Prognostic significance of prostate specific antigen in endocrine treatment for prostatic cancer.

作者信息

Arai Y, Yoshiki T, Yoshida O

机构信息

Department of Urology, Faculty of Medicine, Kyoto University, Japan.

出版信息

J Urol. 1990 Dec;144(6):1415-9. doi: 10.1016/s0022-5347(17)39757-4.
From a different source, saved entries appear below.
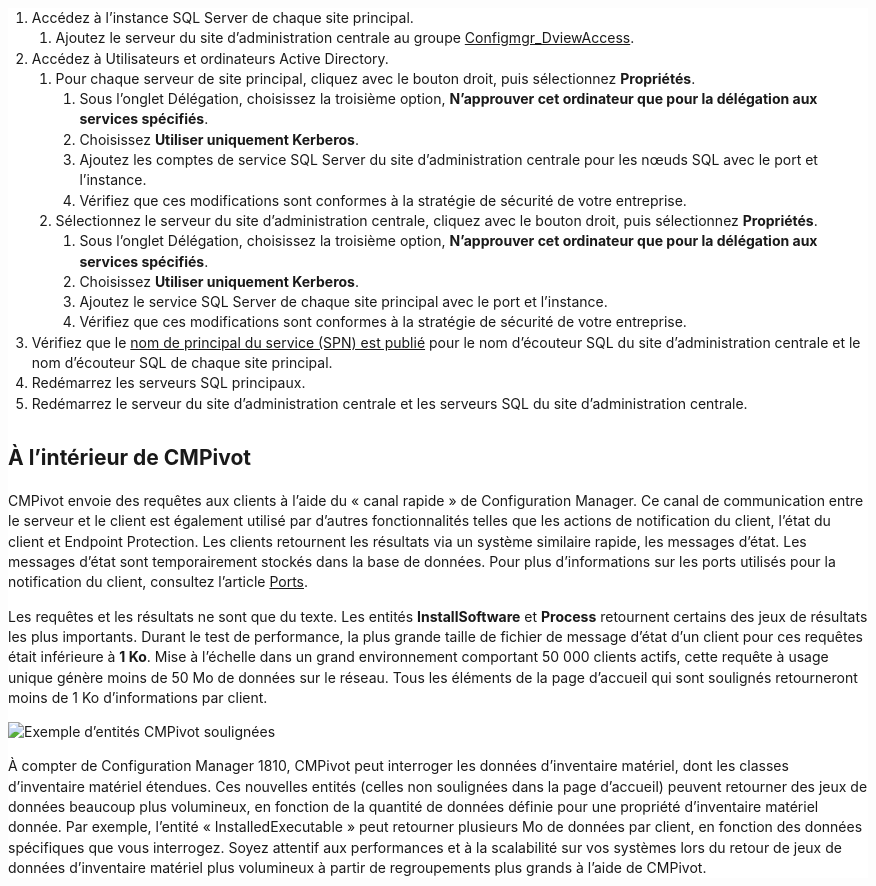 1. Accédez à l’instance SQL Server de chaque site principal.
   1. Ajoutez le serveur du site d’administration centrale au groupe [Configmgr_DviewAccess](/sccm/core/plan-design/hierarchy/accounts#configmgr_dviewaccess).
1. Accédez à Utilisateurs et ordinateurs Active Directory.
   1. Pour chaque serveur de site principal, cliquez avec le bouton droit, puis sélectionnez **Propriétés**.
      1. Sous l’onglet Délégation, choisissez la troisième option, **N’approuver cet ordinateur que pour la délégation aux services spécifiés**. 
      1. Choisissez **Utiliser uniquement Kerberos**.
      1. Ajoutez les comptes de service SQL Server du site d’administration centrale pour les nœuds SQL avec le port et l’instance.
      1. Vérifiez que ces modifications sont conformes à la stratégie de sécurité de votre entreprise.
   1. Sélectionnez le serveur du site d’administration centrale, cliquez avec le bouton droit, puis sélectionnez **Propriétés**.
      1. Sous l’onglet Délégation, choisissez la troisième option, **N’approuver cet ordinateur que pour la délégation aux services spécifiés**. 
      1. Choisissez **Utiliser uniquement Kerberos**.
      1. Ajoutez le service SQL Server de chaque site principal avec le port et l’instance.
      1. Vérifiez que ces modifications sont conformes à la stratégie de sécurité de votre entreprise.
1. Vérifiez que le [nom de principal du service (SPN) est publié](https://docs.microsoft.com/sql/database-engine/availability-groups/windows/listeners-client-connectivity-application-failover?view=sql-server-2017#SPNs) pour le nom d’écouteur SQL du site d’administration centrale et le nom d’écouteur SQL de chaque site principal.
1. Redémarrez les serveurs SQL principaux.
1. Redémarrez le serveur du site d’administration centrale et les serveurs SQL du site d’administration centrale.


## <a name="inside-cmpivot"></a>À l’intérieur de CMPivot

CMPivot envoie des requêtes aux clients à l’aide du « canal rapide » de Configuration Manager. Ce canal de communication entre le serveur et le client est également utilisé par d’autres fonctionnalités telles que les actions de notification du client, l’état du client et Endpoint Protection. Les clients retournent les résultats via un système similaire rapide, les messages d’état. Les messages d’état sont temporairement stockés dans la base de données. Pour plus d’informations sur les ports utilisés pour la notification du client, consultez l’article [Ports](/sccm/core/plan-design/hierarchy/ports#BKMK_PortsClient-MP).

Les requêtes et les résultats ne sont que du texte. Les entités **InstallSoftware** et **Process** retournent certains des jeux de résultats les plus importants. Durant le test de performance, la plus grande taille de fichier de message d’état d’un client pour ces requêtes était inférieure à **1 Ko**. Mise à l’échelle dans un grand environnement comportant 50 000 clients actifs, cette requête à usage unique génère moins de 50 Mo de données sur le réseau. Tous les éléments de la page d’accueil qui sont soulignés retourneront moins de 1 Ko d’informations par client.

![Exemple d’entités CMPivot soulignées](media/cmpivot-underlined-entities.png)

À compter de Configuration Manager 1810, CMPivot peut interroger les données d’inventaire matériel, dont les classes d’inventaire matériel étendues. Ces nouvelles entités (celles non soulignées dans la page d’accueil) peuvent retourner des jeux de données beaucoup plus volumineux, en fonction de la quantité de données définie pour une propriété d’inventaire matériel donnée. Par exemple, l’entité « InstalledExecutable » peut retourner plusieurs Mo de données par client, en fonction des données spécifiques que vous interrogez. Soyez attentif aux performances et à la scalabilité sur vos systèmes lors du retour de jeux de données d’inventaire matériel plus volumineux à partir de regroupements plus grands à l’aide de CMPivot.
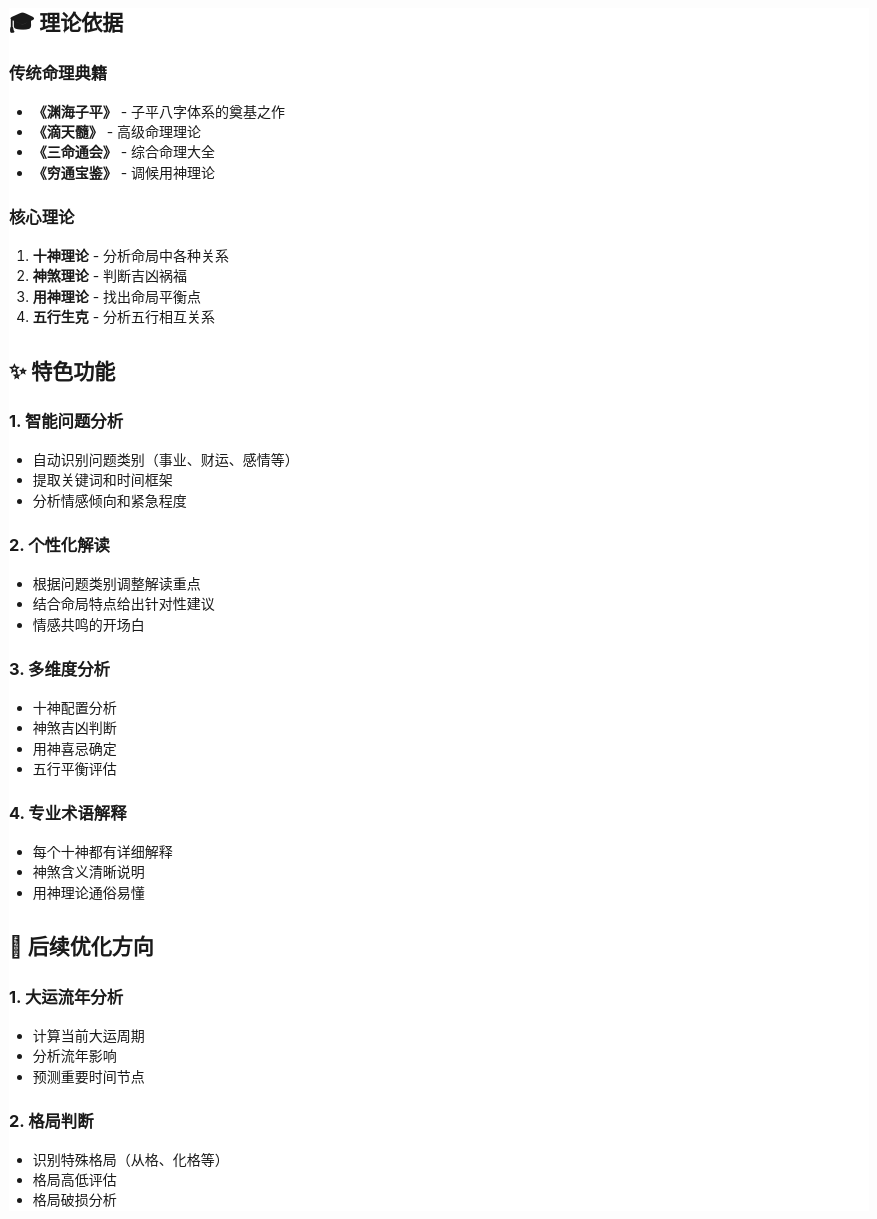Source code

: 
## 🎓 理论依据

### 传统命理典籍
- **《渊海子平》** - 子平八字体系的奠基之作
- **《滴天髓》** - 高级命理理论
- **《三命通会》** - 综合命理大全
- **《穷通宝鉴》** - 调候用神理论

### 核心理论
1. **十神理论** - 分析命局中各种关系
2. **神煞理论** - 判断吉凶祸福
3. **用神理论** - 找出命局平衡点
4. **五行生克** - 分析五行相互关系

## ✨ 特色功能

### 1. 智能问题分析
- 自动识别问题类别（事业、财运、感情等）
- 提取关键词和时间框架
- 分析情感倾向和紧急程度

### 2. 个性化解读
- 根据问题类别调整解读重点
- 结合命局特点给出针对性建议
- 情感共鸣的开场白

### 3. 多维度分析
- 十神配置分析
- 神煞吉凶判断
- 用神喜忌确定
- 五行平衡评估

### 4. 专业术语解释
- 每个十神都有详细解释
- 神煞含义清晰说明
- 用神理论通俗易懂

## 🚀 后续优化方向

### 1. 大运流年分析
- 计算当前大运周期
- 分析流年影响
- 预测重要时间节点

### 2. 格局判断
- 识别特殊格局（从格、化格等）
- 格局高低评估
- 格局破损分析
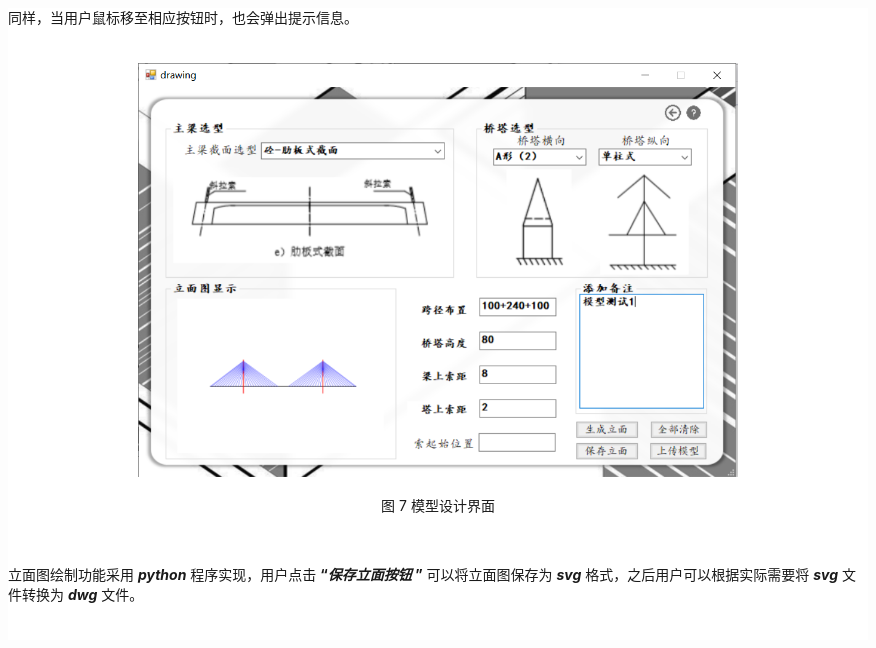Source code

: 同样，当用户鼠标移至相应按钮时，也会弹出提示信息。





<br>

<center>

<img width=600 src="pic/model_design1.png" />

</center>

<center>

图 7 模型设计界面

</center>

<br>

立面图绘制功能采用 ***python*** 程序实现，用户点击 **“*保存立面按钮* ”** 可以将立面图保存为 ***svg*** 格式，之后用户可以根据实际需要将 ***svg*** 文件转换为 ***dwg*** 文件。

<br>

<center>
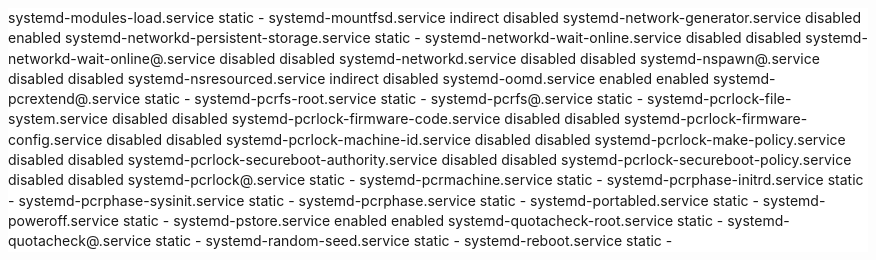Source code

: systemd-modules-load.service                                                        static          -
systemd-mountfsd.service                                                            indirect        disabled
systemd-network-generator.service                                                   disabled        enabled
systemd-networkd-persistent-storage.service                                         static          -
systemd-networkd-wait-online.service                                                disabled        disabled
systemd-networkd-wait-online@.service                                               disabled        disabled
systemd-networkd.service                                                            disabled        disabled
systemd-nspawn@.service                                                             disabled        disabled
systemd-nsresourced.service                                                         indirect        disabled
systemd-oomd.service                                                                enabled         enabled
systemd-pcrextend@.service                                                          static          -
systemd-pcrfs-root.service                                                          static          -
systemd-pcrfs@.service                                                              static          -
systemd-pcrlock-file-system.service                                                 disabled        disabled
systemd-pcrlock-firmware-code.service                                               disabled        disabled
systemd-pcrlock-firmware-config.service                                             disabled        disabled
systemd-pcrlock-machine-id.service                                                  disabled        disabled
systemd-pcrlock-make-policy.service                                                 disabled        disabled
systemd-pcrlock-secureboot-authority.service                                        disabled        disabled
systemd-pcrlock-secureboot-policy.service                                           disabled        disabled
systemd-pcrlock@.service                                                            static          -
systemd-pcrmachine.service                                                          static          -
systemd-pcrphase-initrd.service                                                     static          -
systemd-pcrphase-sysinit.service                                                    static          -
systemd-pcrphase.service                                                            static          -
systemd-portabled.service                                                           static          -
systemd-poweroff.service                                                            static          -
systemd-pstore.service                                                              enabled         enabled
systemd-quotacheck-root.service                                                     static          -
systemd-quotacheck@.service                                                         static          -
systemd-random-seed.service                                                         static          -
systemd-reboot.service                                                              static          -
DOI:10.1016/s0022-5347(17)39757-4
PMID:1700155
Abstract

The prognostic value of prostate specific antigen was evaluated to predict disease progression after endocrine therapy in patients with prostatic cancer. A total of 73 patients was studied (6 with stage B2, 16 with stage C, 9 with stage D1 and 42 with stage D2 disease). Endocrine therapy included bilateral orchiectomy, diethylstilbestrol diphosphate and luteinizing hormone-releasing hormone analogue. Pre-treatment serum prostate specific antigen levels were determined in all patients with an enzyme immunoassay kit. During a followup of 4 to 68 months (average 24 months) clinical disease progression occurred in 24 of the 73 patients. The pre-treatment prostate specific antigen level by itself did not predict disease progression. Changes in prostate specific antigen level with treatment were correlated with the interval to disease progression in the 44 patients who had prostate specific antigen determinations at regular intervals after endocrine therapy and whose initial level was greater than 10 ng./ml. Patients who had a decrease in the prostate specific antigen levels of 80% or more within 1 month after the beginning of therapy survived significantly longer free of disease progression (p less than 0.001). Patients whose prostate specific antigen level remained elevated for more than 3 months had a high risk of disease progression within 2 years. Our study suggests that patients with the more favorable prognosis can be identified early, after 1 to 3 months of endocrine therapy, by the rapid decrease in the prostate specific antigen levels.

摘要

评估前列腺特异性抗原在预测前列腺癌患者内分泌治疗后疾病进展方面的预后价值。共研究了73例患者(6例B2期、16例C期、9例D1期和42例D2期疾病)。内分泌治疗包括双侧睾丸切除术、己烯雌酚二磷酸酯和促性腺激素释放激素类似物。使用酶免疫分析试剂盒测定所有患者治疗前的血清前列腺特异性抗原水平。在4至68个月(平均24个月)的随访期间,73例患者中有24例出现临床疾病进展。治疗前的前列腺特异性抗原水平本身并不能预测疾病进展。对于44例在内分泌治疗后定期测定前列腺特异性抗原且初始水平大于10 ng/ml的患者,治疗后前列腺特异性抗原水平的变化与疾病进展的间隔时间相关。治疗开始后1个月内前列腺特异性抗原水平降低80%或更多的患者无疾病进展存活的时间明显更长(p<0.001)。前列腺特异性抗原水平持续升高超过3个月的患者在2年内疾病进展的风险较高。我们的研究表明,在内分泌治疗1至3个月后,通过前列腺特异性抗原水平的快速下降,可以早期识别预后较好的患者。